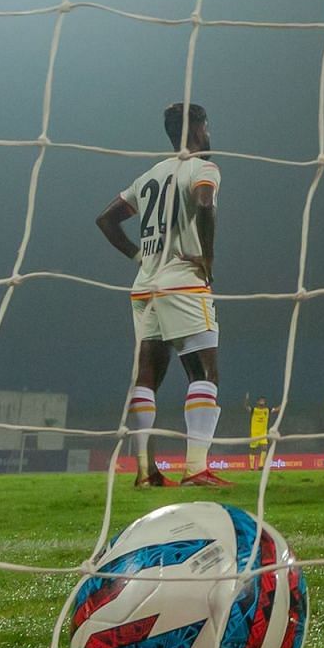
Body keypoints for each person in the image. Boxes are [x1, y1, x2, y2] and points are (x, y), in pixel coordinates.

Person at [95, 102, 228, 488]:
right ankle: (196, 469)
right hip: (184, 281)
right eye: (208, 126)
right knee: (204, 371)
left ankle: (144, 471)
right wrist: (207, 258)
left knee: (147, 376)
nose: (209, 134)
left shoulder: (150, 175)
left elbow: (105, 220)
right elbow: (205, 203)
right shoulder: (204, 169)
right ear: (199, 128)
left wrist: (140, 256)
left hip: (145, 287)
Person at [246, 394, 280, 470]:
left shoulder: (267, 410)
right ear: (257, 402)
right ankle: (251, 467)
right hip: (254, 434)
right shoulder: (254, 410)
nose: (262, 402)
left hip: (263, 434)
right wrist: (246, 400)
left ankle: (261, 465)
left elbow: (277, 409)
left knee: (264, 447)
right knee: (252, 450)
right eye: (261, 400)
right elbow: (246, 407)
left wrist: (283, 404)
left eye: (263, 400)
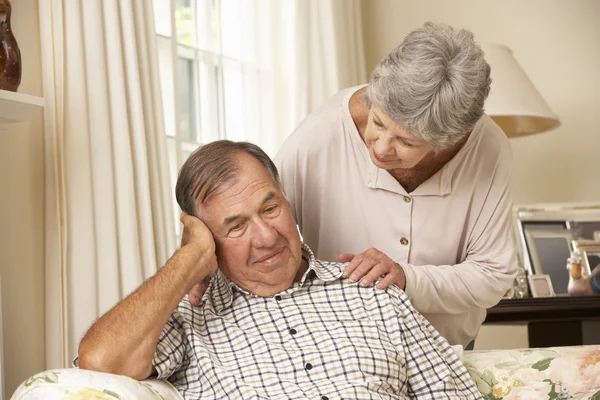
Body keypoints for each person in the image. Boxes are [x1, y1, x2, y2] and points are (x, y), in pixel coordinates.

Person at [77, 140, 482, 399]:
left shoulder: (372, 290)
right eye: (236, 226)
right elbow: (100, 360)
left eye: (270, 209)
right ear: (203, 236)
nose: (267, 237)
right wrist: (187, 261)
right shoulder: (189, 320)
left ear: (287, 201)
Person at [274, 22, 518, 348]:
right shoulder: (319, 134)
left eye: (405, 141)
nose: (381, 147)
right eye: (377, 122)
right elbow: (260, 221)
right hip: (341, 350)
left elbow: (494, 275)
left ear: (448, 141)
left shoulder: (488, 148)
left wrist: (407, 278)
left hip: (448, 348)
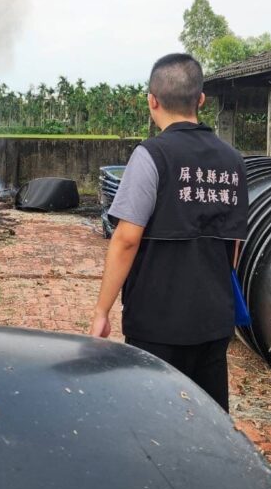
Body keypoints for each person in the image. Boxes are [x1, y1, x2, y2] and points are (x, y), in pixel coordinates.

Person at [89, 53, 248, 412]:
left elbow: (127, 239)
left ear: (152, 101)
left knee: (155, 418)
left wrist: (102, 310)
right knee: (206, 417)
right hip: (213, 320)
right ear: (201, 100)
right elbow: (233, 245)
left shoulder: (152, 155)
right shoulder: (233, 161)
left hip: (156, 322)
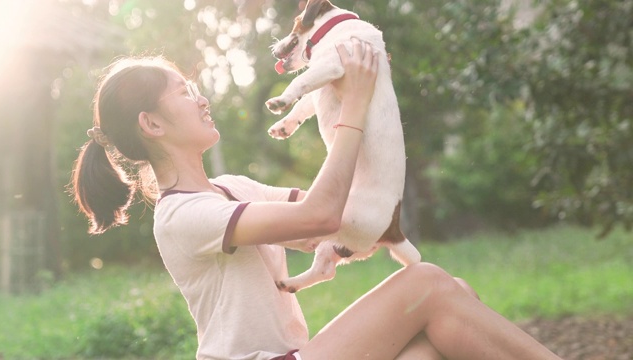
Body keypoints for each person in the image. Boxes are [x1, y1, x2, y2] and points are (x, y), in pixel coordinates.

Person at [71, 40, 562, 360]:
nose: (201, 99)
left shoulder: (234, 190)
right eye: (185, 93)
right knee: (430, 283)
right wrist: (353, 106)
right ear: (151, 124)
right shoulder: (183, 216)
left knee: (444, 315)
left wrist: (363, 98)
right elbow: (321, 212)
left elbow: (340, 219)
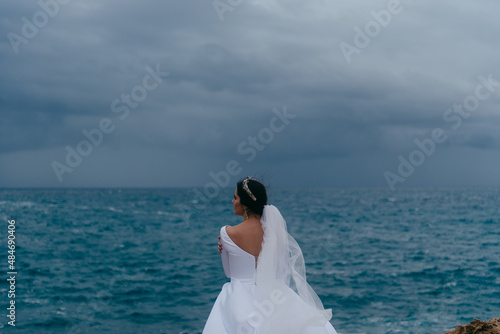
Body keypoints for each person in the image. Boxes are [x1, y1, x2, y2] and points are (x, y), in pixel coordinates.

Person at [203, 177, 338, 334]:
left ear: (245, 204)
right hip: (274, 294)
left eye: (235, 197)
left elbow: (229, 273)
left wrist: (225, 248)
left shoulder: (227, 232)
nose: (232, 201)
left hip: (238, 295)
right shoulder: (275, 232)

--

Look for the word "knee" in the records above, count the lines that hold it, and give only that number.

» RESULT: 8